About 6,000 soldiers on post are eligible for meal cards with an allowance affording them three meals a day, which they indirectly pay for through a basic allowance for subsistence that is deducted from their pay. The dining facilities are also open to anyone without a meal card who wants to pay out-of-pocket.
Sgt. Kyle Figueroa served as the driver for the previous division command sergeant major and said they would go to kiosks all the time for meals.
He loved the grab-and-go chicken and egg bagel with milk and a fruit platter for breakfast.
“It’s really convenient. It’s the best invention they’ve had,” Figueroa said of the dining facility changes. “I like the off-set hours because it gives you more time to eat.”
Army-wide systems slow to change
Bases across the Army are making similar changes to match the changing meal preferences of its newest generation of soldiers who less frequently eat together in a dining facility. Instead, there is growing demand for food to take home.
And yet, each base is on its own to develop standards and implementation for a grab-and-go meal prep program. There is no standard program for bases to build upon, nor does the standard payment system accommodate soldiers’ desire to take multiple meals home at one time.
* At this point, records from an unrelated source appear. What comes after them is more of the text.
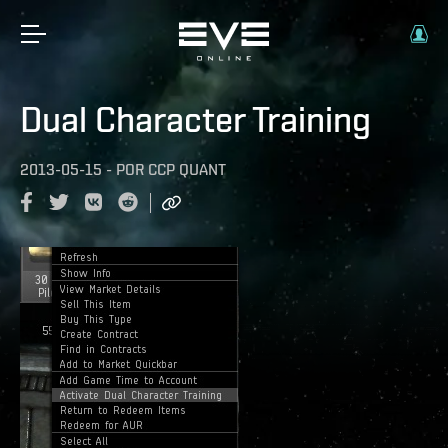
Dual Character Training
2013-05-15
-
POR
CCP QUANT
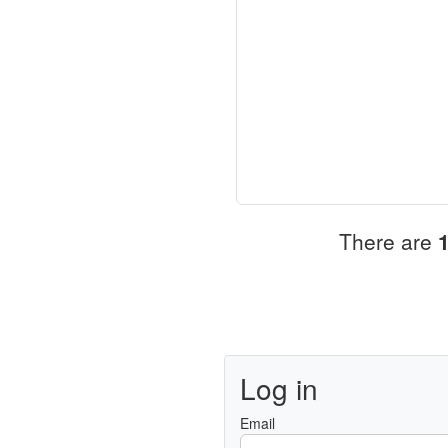
There are
Log in
Email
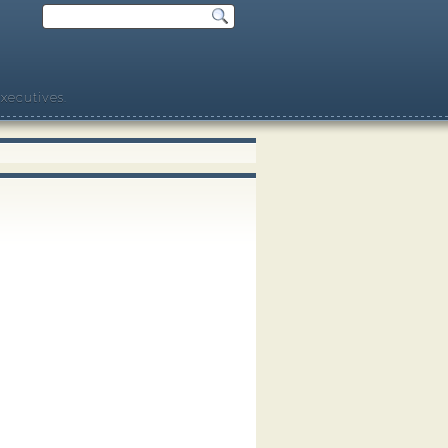
xecutives.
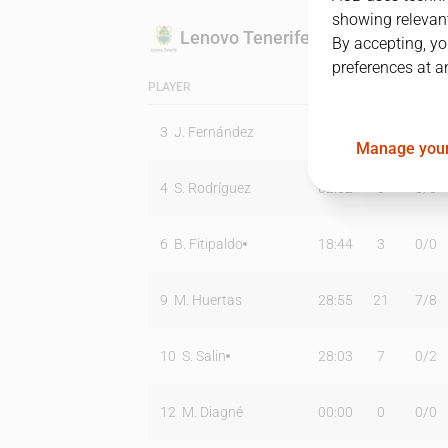
showing relevant
Lenovo Tenerife
By accepting, yo
preferences at a
PLAYER
MIN
PTS
T2
3
J. Fernández
26:49
16
3
/
4
Manage your
4
S. Rodríguez
02:32
0
0
/
0
6
B. Fitipaldo
18:44
3
0
/
0
9
M. Huertas
28:55
21
7
/
8
10
S. Salin
28:03
7
0
/
2
12
M. Diagné
00:00
0
0
/
0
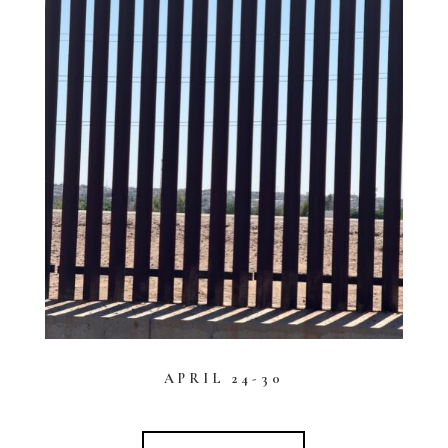
APRIL 24-30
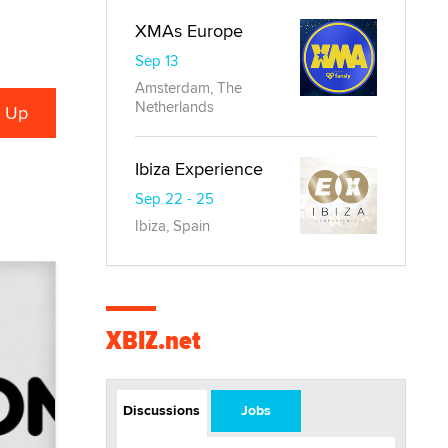
XMAs Europe
Sep 13
Amsterdam, The
Netherlands
Ibiza Experience
Sep 22 - 25
Ibiza, Spain
XBIZ.net
Discussions
Jobs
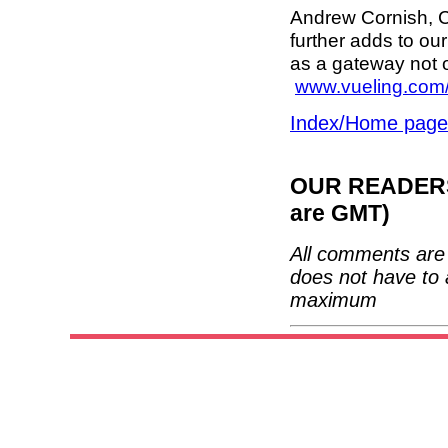
Andrew Cornish, C
further adds to ou
as a gateway not o
www.vueling.com
Index/Home page
OUR READERS'
are GMT)
All comments are 
does not have to 
maximum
Chief Warrant Officer Shedrick Swain, senior command food adviser for Army Materiel Command, said the Army is working to develop such a program for service-wide use, but it is in its infancy stage.
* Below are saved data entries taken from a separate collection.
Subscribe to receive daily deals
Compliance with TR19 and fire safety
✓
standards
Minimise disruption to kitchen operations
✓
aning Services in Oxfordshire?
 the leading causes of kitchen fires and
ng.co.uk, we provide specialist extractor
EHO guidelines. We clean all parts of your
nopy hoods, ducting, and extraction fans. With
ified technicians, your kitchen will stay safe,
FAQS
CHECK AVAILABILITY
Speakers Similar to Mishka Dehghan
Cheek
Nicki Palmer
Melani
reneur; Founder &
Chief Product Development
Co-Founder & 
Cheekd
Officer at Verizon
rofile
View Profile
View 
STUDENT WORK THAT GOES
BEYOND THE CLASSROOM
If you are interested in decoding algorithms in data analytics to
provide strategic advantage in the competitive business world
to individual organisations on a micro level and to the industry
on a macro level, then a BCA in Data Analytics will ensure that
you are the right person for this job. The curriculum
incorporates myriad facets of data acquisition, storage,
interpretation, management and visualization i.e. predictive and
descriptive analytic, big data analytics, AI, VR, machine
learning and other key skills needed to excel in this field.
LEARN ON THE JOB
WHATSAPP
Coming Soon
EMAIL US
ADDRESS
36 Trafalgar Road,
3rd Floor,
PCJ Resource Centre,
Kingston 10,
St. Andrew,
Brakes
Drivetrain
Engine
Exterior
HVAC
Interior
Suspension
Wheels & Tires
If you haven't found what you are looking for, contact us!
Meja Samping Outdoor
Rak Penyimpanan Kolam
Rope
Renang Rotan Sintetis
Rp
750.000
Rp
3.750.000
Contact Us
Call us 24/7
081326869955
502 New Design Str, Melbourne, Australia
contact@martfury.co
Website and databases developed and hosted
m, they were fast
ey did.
“It is a continually changing environment,” he said. “You’re moving at a rapid pace in terms of your mission, your day-to-day operations … and you are focused on just trying to grab a quick meal that meets nutritional needs and take a couple of moments to have some down time and enjoy your meal by yourself. That’s where a lot of younger service members are focused.”
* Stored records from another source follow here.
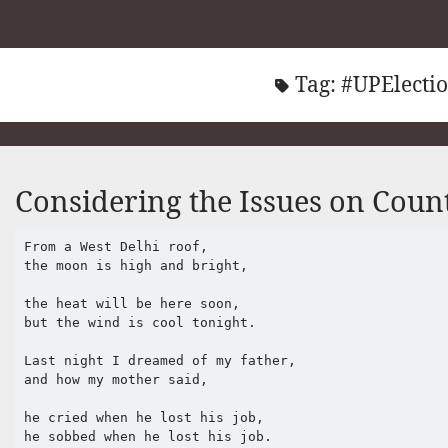
Tag:
#UPElecti
Considering the Issues on Coun
From a West Delhi roof,

the moon is high and bright,

the heat will be here soon,

but the wind is cool tonight.

Last night I dreamed of my father,

and how my mother said,

he cried when he lost his job,

he sobbed when he lost his job.
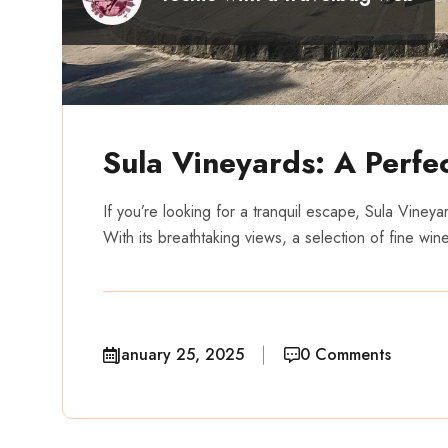
Sula Vineyards: A Perfec
If you’re looking for a tranquil escape, Sula Vineya
With its breathtaking views, a selection of fine win
January 25, 2025
0 Comments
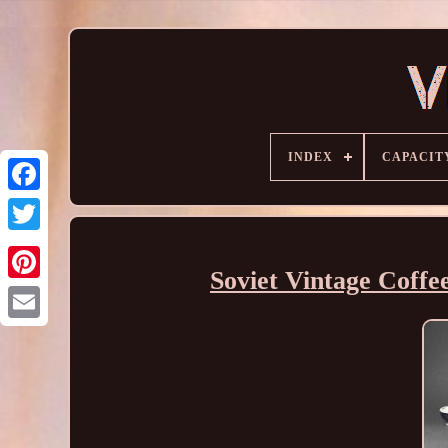
INDEX
CAPACIT
Soviet Vintage Coffee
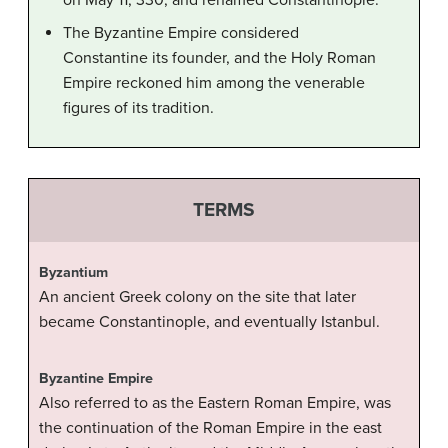
on May 11, 330, and renamed Constantinople.
The Byzantine Empire considered
Constantine its founder, and the Holy Roman
Empire reckoned him among the venerable
figures of its tradition.
TERMS
Byzantium
An ancient Greek colony on the site that later
became Constantinople, and eventually Istanbul.
Byzantine Empire
Also referred to as the Eastern Roman Empire, was
the continuation of the Roman Empire in the east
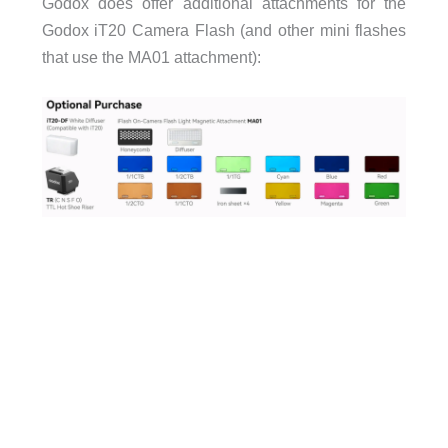
Godox does offer additional attachments for the
Godox iT20 Camera Flash (and other mini flashes
that use the MA01 attachment):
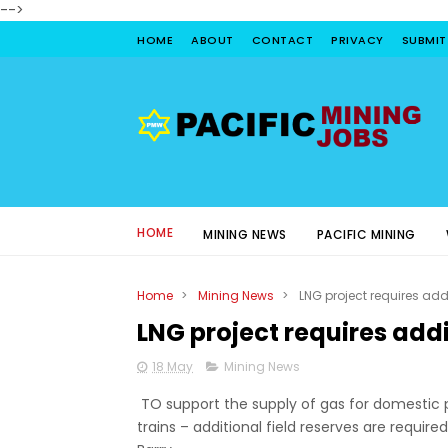
-->
HOME
ABOUT
CONTACT
PRIVACY
SUBMIT
HOME
MINING NEWS
PACIFIC MINING
Home
>
Mining News
>
LNG project requires addi
LNG project requires addi
18 May
Mining News
TO support the supply of gas for domestic 
trains – additional field reserves are requi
Army Spc. Phionah Spangler cooks an omelet during breakfast service on May 16, 2025, at the Warfighter Dining Facility at Fort Carson, Colo. (Rose L. Thayer/Stars and Stripes)
About 60 facilities at 17 locations now do some form of meal prep with “pockets of excellence,” including Fort Hood in Texas and Schofield Barracks in Hawaii. There are 28 kiosks operating at 16 Army locations, Swain said.
Dining facilities are funded based on interactions, so they lose out when soldiers don’t come in for each meal. There’s also not a simple way to scan their ID card for more than one meal at a time.
The Army is also looking for a solution to this, Swain said.
“Overall, we don’t want to constrain or confine the initiative at all. This is something that has been successful in the early stages. We want this to continue to move forward and become a better product overall,” he said.
Humming in the background of this work is a contract to put a private company inside a dining facility at five installations in this order: Fort Bragg, N.C., Fort Stewart, Ga., Fort Hood, Fort Drum, N.Y., and Fort Carson, according to Materiel Command. A vendor proposal request closed this month.
Meanwhile, Knuckles has ramped up training for cooks in the division because the lack of a service-wide program also means soldiers aren’t getting training on meal prep programs. Standard culinary training for entry-level soldiers focuses on field feeding and dining facility operations, she said.
“Now you’re looking at a sergeant who has just shown up to her duty station and has to put a meal prep together, and she’s never done meal prep. She only did meal prep at home. She doesn’t know nutritional facts and guidance, so you have the training gap. There is the educational piece that you now have to try to plug in but do you have time to really plug them in?” Knuckles said.
Fort Carson hosts its own training opportunities for its cooks where she aims to encourage creativity in preparing meals in the dining facilities and the field. In addition, all cooks are now learning the base’s new meal prep options.
Knuckles does not want to see cooks unable to answer questions about the new meals or read information from a recipe card. She wants them to know and understand what they prepare for sale — not just the ingredients but the nutrition it provides.
“It’s building a team that can be able to effectively communicate what is in the products if soldiers have questions,” she said.